Particulièrement à Belle-Anse, le baptême de bateau est une pratique riche en symbolisme. Ce rituel, dédié à Mèt Agwe, l’esprit vaudou associé à la mer, célèbre l’arrivée d’un nouveau navire, qu’il soit destiné à la pêche ou au transport. Bien que cette tradition ait longtemps occupé une place centrale dans la vie maritime de la région, les perceptions sociales modernes l’ont rendue moins populaire. Aujourd’hui, seules quelques communautés persistent à honorer cette coutume, préservant ainsi les derniers vestiges d’un savoir-faire ancestral.

L’étang Bossier 

Situé à proximité de Jacmel, l’Étang Bossier est un lieu empreint de mystère où les légendes se mêlent à l’histoire. Ce cours d’eau est réputé pour être né d’un événement surnaturel : selon la tradition orale, un vieillard aurait visité le village, demandant de l’eau à boire de maison en maison. Les habitants qui lui refusèrent cette simple hospitalité furent punis : leurs demeures furent englouties lorsque l’étang surgit de la terre, laissant des vestiges qui, selon les récits, émergent encore à la surface. Ce mythe est étroitement lié à la puissance de Mèt Dlo, l’esprit des eaux, qui exerce son influence sur cet étang. Lieu de rites mystiques, l’Étang Bossier sert également de cadre à des cérémonies initiatiques. Les jeunes qui souhaitent devenir manbo danwezo (prêtresses liées à l’eau) y passent un temps déterminé pour recevoir l’instruction spirituelle de cet esprit. Autrefois, des cérémonies fréquentes y étaient organisées pour invoquer la pitié et réclamer la protection des âmes disparues.
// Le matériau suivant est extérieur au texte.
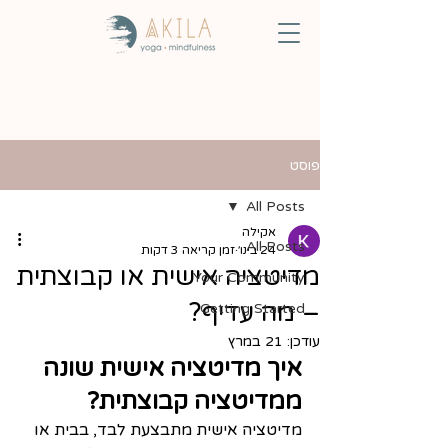
פוסט
All Posts
אקילה
All Posts
24 בינו׳
זמן קריאה 3 דקות
מדיטציה אישית או קבוצתית
Your Community
– מה עדיף?
Getting Started
עודכן:
21 במרץ
איך מדיטציה אישית שונה 
ממדיטציה קבוצתית?
מדיטציה אישית מתבצעת לבד, בבית או 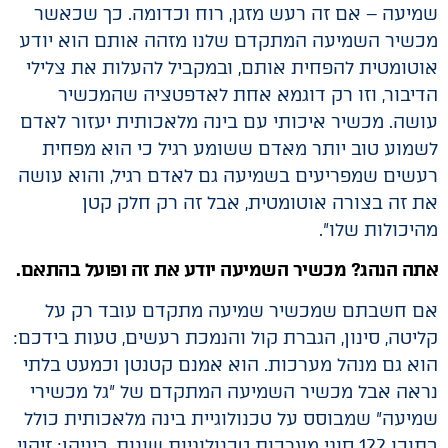
שמיעה – אם זה רעש מזגן, רוח וכדומה. כך שכאשר
מכשיר השמיעה המתקדם שלנו מזהה אותם הוא יודע
אוטומטית להפחית אותם, ובמקביל להעלות את צלילי
הדיבור, וזו רק דוגמא אחת לאדפטציה שהמכשיר
עושה. מכשיר איכותי עם בינה מלאכותית יעזור לאדם
לשמוע טוב יותר מאדם ששומע רגיל כי הוא מפחית
רעשים שמפריעים בשמיעה גם לאדם רגיל, והוא עושה
את זה בצורה אוטומטית, אבל זה רק חלק קטן
מהיכולות שלו".
אתה הנהג? מכשיר השמיעה יודע את זה ופועל בהתאם.
אם חשבתם שמכשיר שמיעה מתקדם עובד רק על
קליטה, סינון, הגברת קול והנמכת רעשים, טעות בידכם:
הוא גם מנהל מערכות. הוא אמנם קטנטן וכמעט בלתי
נראה אבל מכשיר השמיעה המתקדם של "גל מכשירי
שמיעה" שמבוסס על טכנולוגיית בינה מלאכותית כולל
בתוכו 122 סוגי מערכות טכנולוגיות שונות, ביניהן: זיהוי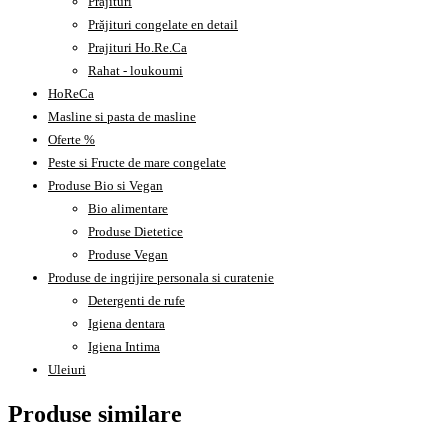
Prajituri
Prăjituri congelate en detail
Prajituri Ho.Re.Ca
Rahat - loukoumi
HoReCa
Masline si pasta de masline
Oferte %
Peste si Fructe de mare congelate
Produse Bio si Vegan
Bio alimentare
Produse Dietetice
Produse Vegan
Produse de ingrijire personala si curatenie
Detergenti de rufe
Igiena dentara
Igiena Intima
Uleiuri
Produse similare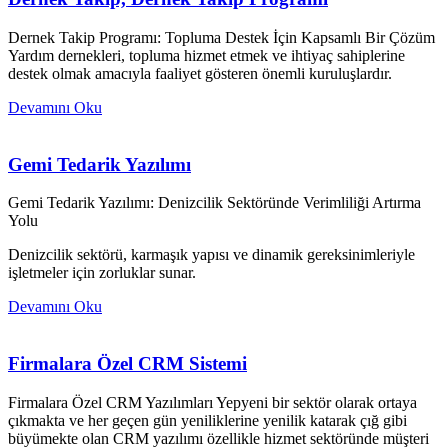
Dernek Takip Programı: Topluma Destek İçin Kapsamlı Bir Çözüm
Yardım dernekleri, topluma hizmet etmek ve ihtiyaç sahiplerine
destek olmak amacıyla faaliyet gösteren önemli kuruluşlardır.
Devamını Oku
Gemi Tedarik Yazılımı
Gemi Tedarik Yazılımı: Denizcilik Sektöründe Verimliliği Artırma
Yolu
Denizcilik sektörü, karmaşık yapısı ve dinamik gereksinimleriyle
işletmeler için zorluklar sunar.
Devamını Oku
Firmalara Özel CRM Sistemi
Firmalara Özel CRM Yazılımları Yepyeni bir sektör olarak ortaya
çıkmakta ve her geçen gün yeniliklerine yenilik katarak çığ gibi
büyümekte olan CRM yazılımı özellikle hizmet sektöründe müşteri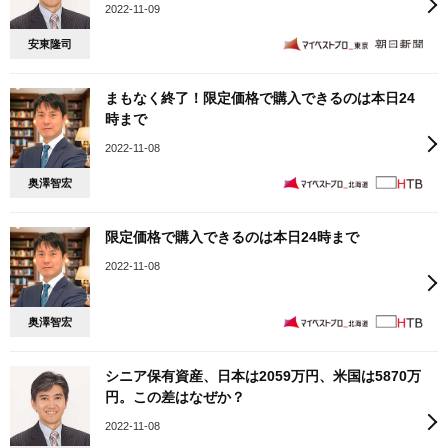
2022-11-09
安東隆司
まもなく終了！限定価格で購入できるのは本日24
時まで
2022-11-08
奥澤智宏
限定価格で購入できるのは本日24時まで
2022-11-08
奥澤智宏
シニア保有資産、日本は2059万円、米国は5870万
円。この差はなぜか？
2022-11-08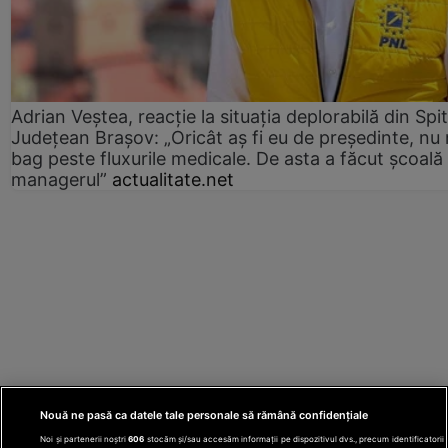
Adrian Veștea, reacție la situația deplorabilă din Spit
Județean Brașov: „Oricât aș fi eu de președinte, nu
bag peste fluxurile medicale. De asta a făcut școală
managerul”
actualitate.net
Nouă ne pasă ca datele tale personale să rămână confidențiale
Noi și partenerii noștri
606
stocăm și/sau accesăm informații pe dispozitivul dvs., precum identificatorii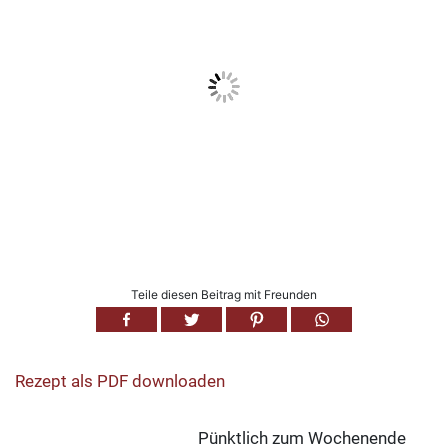
Teile diesen Beitrag mit Freunden
Rezept als PDF downloaden
Pünktlich zum Wochenende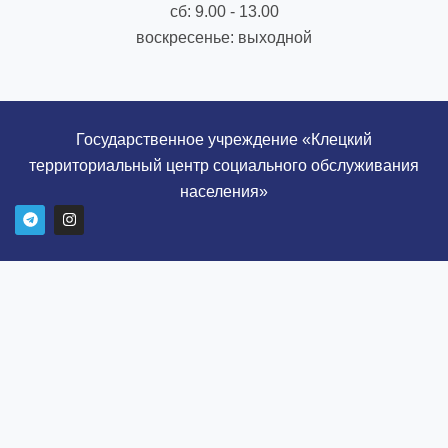
сб: 9.00 - 13.00
воскресенье: выходной
Государственное учреждение «Клецкий
территориальный центр социального обслуживания
населения»
T
I
e
n
l
s
e
t
g
a
r
g
a
r
m
a
m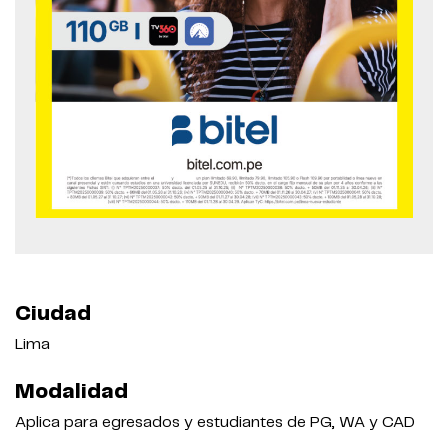
Ciudad
Lima
Modalidad
Aplica para egresados y estudiantes de PG, WA y CAD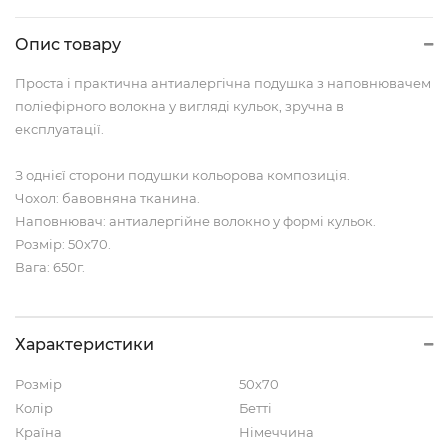
Опис товару
Проста і практична антиалергічна подушка з наповнювачем
поліефірного волокна у вигляді кульок, зручна в
експлуатації.
З однієї сторони подушки кольорова композиція.
Чохол: бавовняна тканина.
Наповнювач: антиалергійне волокно у формі кульок.
Розмір: 50х70.
Вага: 650г.
Характеристики
Розмір
50х70
Колір
Бетті
Країна
Німеччина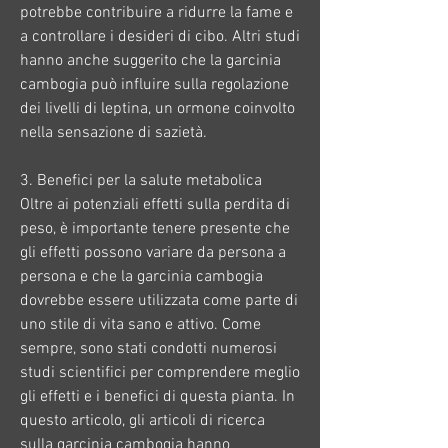
potrebbe contribuire a ridurre la fame e 
a controllare i desideri di cibo. Altri studi 
hanno anche suggerito che la garcinia 
cambogia può influire sulla regolazione 
dei livelli di leptina, un ormone coinvolto 
nella sensazione di sazietà.
3. Benefici per la salute metabolica
Oltre ai potenziali effetti sulla perdita di 
peso, è importante tenere presente che 
gli effetti possono variare da persona a 
persona e che la garcinia cambogia 
dovrebbe essere utilizzata come parte di 
uno stile di vita sano e attivo. Come 
sempre, sono stati condotti numerosi 
studi scientifici per comprendere meglio 
gli effetti e i benefici di questa pianta. In 
questo articolo, gli articoli di ricerca 
sulla garcinia cambogia hanno 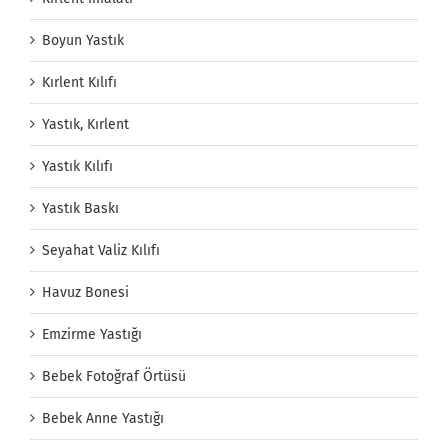
Boyun Yastık
Kırlent Kılıfı
Yastık, Kırlent
Yastık Kılıfı
Yastık Baskı
Seyahat Valiz Kılıfı
Havuz Bonesi
Emzirme Yastığı
Bebek Fotoğraf Örtüsü
Bebek Anne Yastığı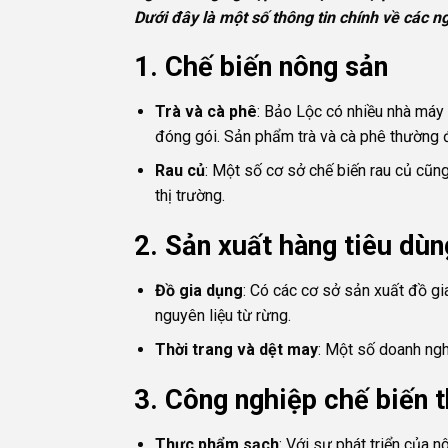
Dưới đây là một số thông tin chính về các n
1.
Chế biến nông sản
Trà và cà phê
: Bảo Lộc có nhiều nhà máy 
đóng gói. Sản phẩm trà và cà phê thường 
Rau củ
: Một số cơ sở chế biến rau củ cũ
thị trường.
2.
Sản xuất hàng tiêu dùn
Đồ gia dụng
: Có các cơ sở sản xuất đồ gi
nguyên liệu từ rừng.
Thời trang và dệt may
: Một số doanh ngh
3.
Công nghiệp chế biến 
Thực phẩm sạch
: Với sự phát triển của 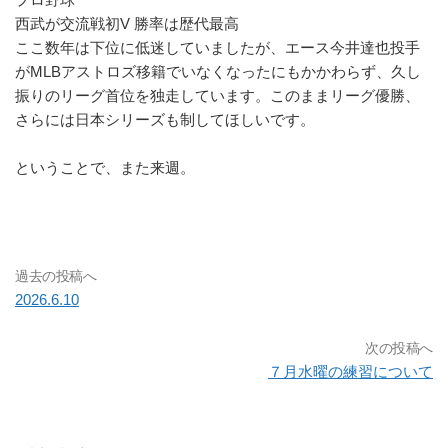
西武が交流戦初V 勝率は歴代最高
ここ数年は下位に低迷していましたが、エース今井達也投手
がMLBアストロズ移籍でいなくなったにもかかわらず、久し
振りのリーグ首位を独走しています。このままリーグ優勝、
さらには日本シリーズも制してほしいです。
ということで、また来週。
過去の投稿へ
2026.6.10
次の投稿へ
７月水曜の練習について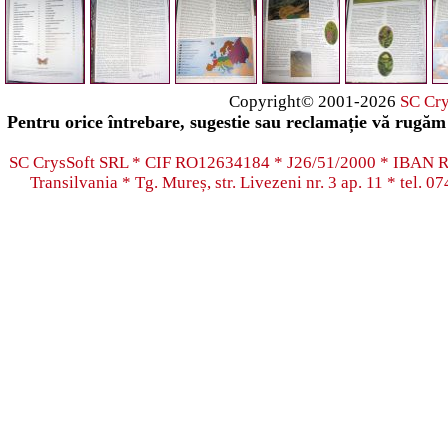
Copyright© 2001-2026
SC Cr
Pentru orice întrebare, sugestie sau reclamație vă rugăm 
SC CrysSoft SRL * CIF RO12634184 * J26/51/2000 * IB
Transilvania * Tg. Mureș, str. Livezeni nr. 3 ap. 11 * tel.
07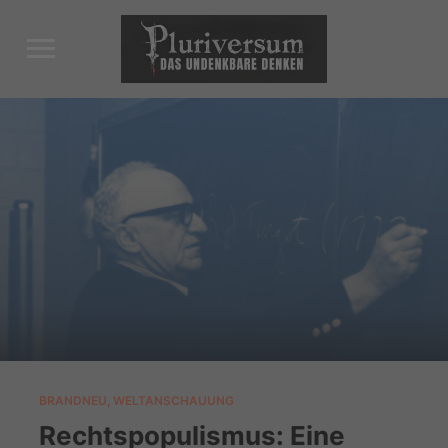
Toggle
sidebar
&
navigation
BRANDNEU
,
WELTANSCHAUUNG
Rechtspopulismus: Eine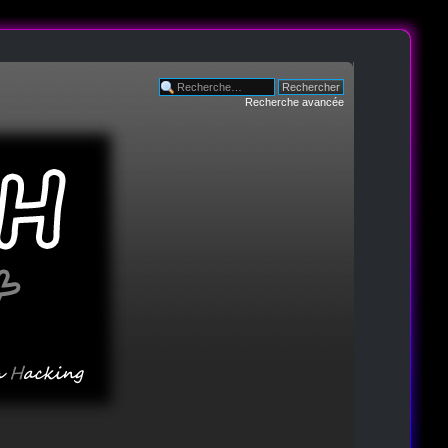
Recherche avancée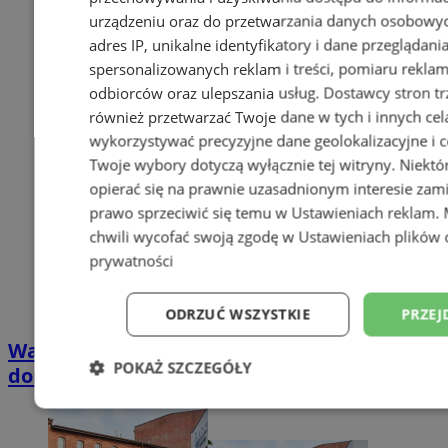
urządzeniu oraz do przetwarzania danych osobowych
adres IP, unikalne identyfikatory i dane przeglądani
spersonalizowanych reklam i treści, pomiaru reklam i
odbiorców oraz ulepszania usług.
Dostawcy stron tr
również przetwarzać Twoje dane w tych i innych cel
wykorzystywać precyzyjne dane geolokalizacyjne i c
Twoje wybory dotyczą wyłącznie tej witryny. Niekt
opierać się na prawnie uzasadnionym interesie zami
prawo sprzeciwić się temu w
Ustawieniach reklam
.
chwili wycofać swoją zgodę w
Ustawieniach plików 
prywatności
ODRZUĆ WSZYSTKIE
PRZEJ
Wakacyjny wypoczynek nad Bałtykiem w
POKAŻ SZCZEGÓŁY
domkach Szmaragdowe Morze
Niezbędne
Wydajność
Targetowani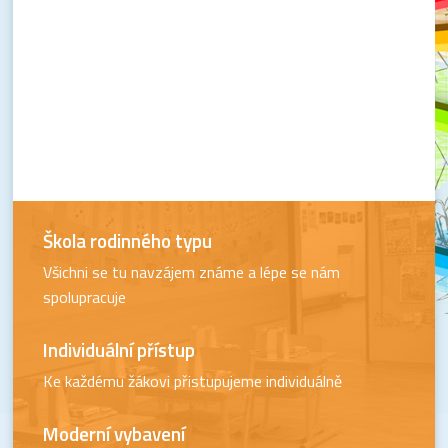
Škola rodinného typu
Všichni se tu navzájem známe a lépe se nám
spolupracuje
Individuální přístup
Ke každému žákovi přistupujeme individuálně
Moderní vybavení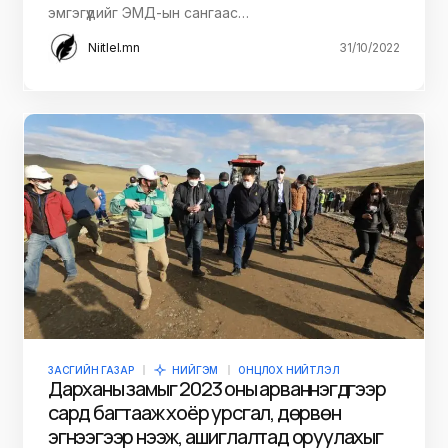
эмгэгүүдийг ЭМД-ын сангаас…
Niitlel.mn
31/10/2022
ЗАСГИЙН ГАЗАР
НИЙГЭМ
ОНЦЛОХ НИЙТЛЭЛ
Дарханы замыг 2023 оны арваннэгдүгээр
сард багтааж хоёр урсгал, дөрвөн
эгнээгээр нээж, ашиглалтад оруулахыг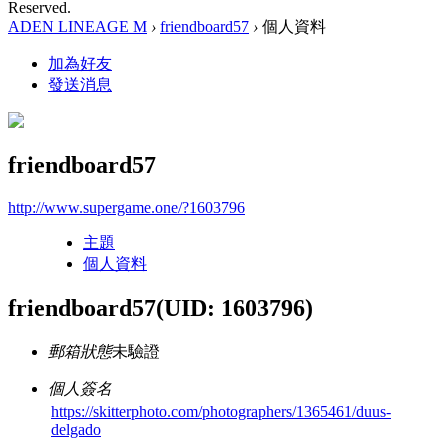
Reserved.
ADEN LINEAGE M
›
friendboard57
›
個人資料
加為好友
發送消息
friendboard57
http://www.supergame.one/?1603796
主題
個人資料
friendboard57
(UID: 1603796)
郵箱狀態
未驗證
個人簽名
https://skitterphoto.com/photographers/1365461/duus-
delgado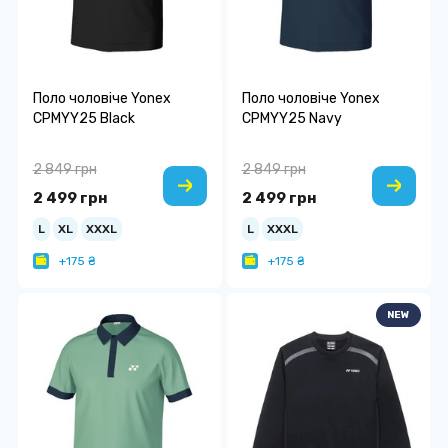
Поло чоловіче Yonex
Поло чоловіче Yonex
CPMYY25 Black
CPMYY25 Navy
2 849 грн
2 849 грн
2 499 грн
2 499 грн
L
XL
XXXL
L
XXXL
+175 ₴
+175 ₴
NEW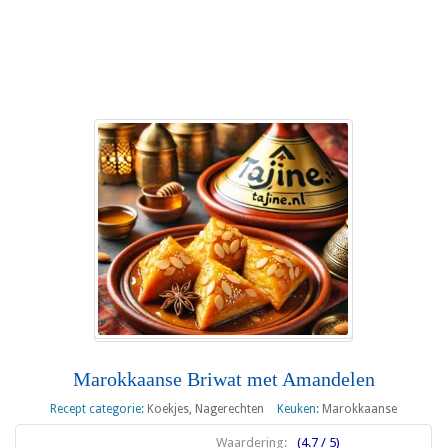
Lees meer
Marokkaanse Briwat met Amandelen
Recept categorie:
Koekjes
,
Nagerechten
Keuken:
Marokkaanse
Waardering:
(4.7 / 5)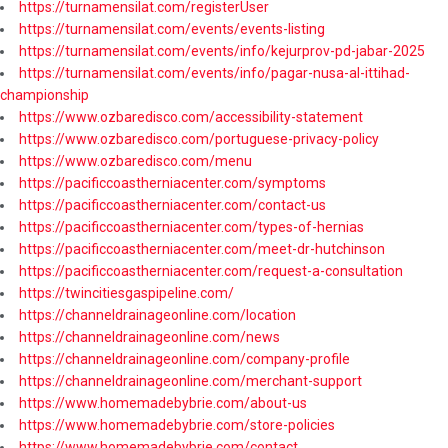
https://turnamensilat.com/registerUser
https://turnamensilat.com/events/events-listing
https://turnamensilat.com/events/info/kejurprov-pd-jabar-2025
https://turnamensilat.com/events/info/pagar-nusa-al-ittihad-
championship
https://www.ozbaredisco.com/accessibility-statement
https://www.ozbaredisco.com/portuguese-privacy-policy
https://www.ozbaredisco.com/menu
https://pacificcoastherniacenter.com/symptoms
https://pacificcoastherniacenter.com/contact-us
https://pacificcoastherniacenter.com/types-of-hernias
https://pacificcoastherniacenter.com/meet-dr-hutchinson
https://pacificcoastherniacenter.com/request-a-consultation
https://twincitiesgaspipeline.com/
https://channeldrainageonline.com/location
https://channeldrainageonline.com/news
https://channeldrainageonline.com/company-profile
https://channeldrainageonline.com/merchant-support
https://www.homemadebybrie.com/about-us
https://www.homemadebybrie.com/store-policies
https://www.homemadebybrie.com/contact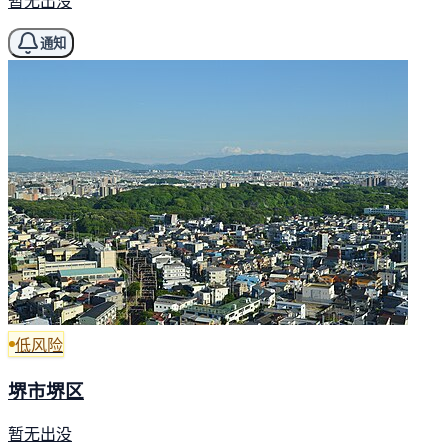
暂无出没
通知
低风险
堺市堺区
暂无出没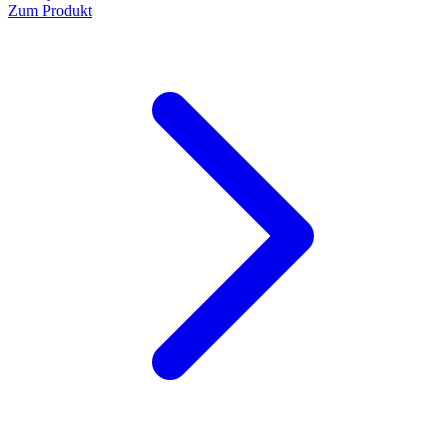
Zum Produkt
Cependant, ces pratiques tendent à s’effacer, laissant planer une ombre sur ce riche héritage culturel et spirituel.

Ce projet devrait s’achever en avril 2025.

Le FPEH  soutient des photographes haïtiens et haïtiennes prometteurs dans la réalisation ou la poursuite d’un projet photographique cohérent, qu’il soit journalistique, documentaire ou artistique.

Avant le transfert du Fonds au Centre d’Art, FOKAL a soutenu le développement du photojournalisme et de la photographie documentaire en Haïti pendant de nombreuses années, à travers l’organisation de workshops, le soutien de travaux collectifs, de revues, ainsi que l’organisation d’expositions et de résidences pour les jeunes photographes haïtiens et haïtiennes. Avec le Centre d’Art, le Fonds pour la Photographie Émergente en Haïti continue d’appuyer cette démarche en soutenant des travaux individuels ou collectifs à long terme, réalisés en Haïti ou dans sa diaspora par des jeunes photographes haïtiens et haïtiennes au parcours prometteur.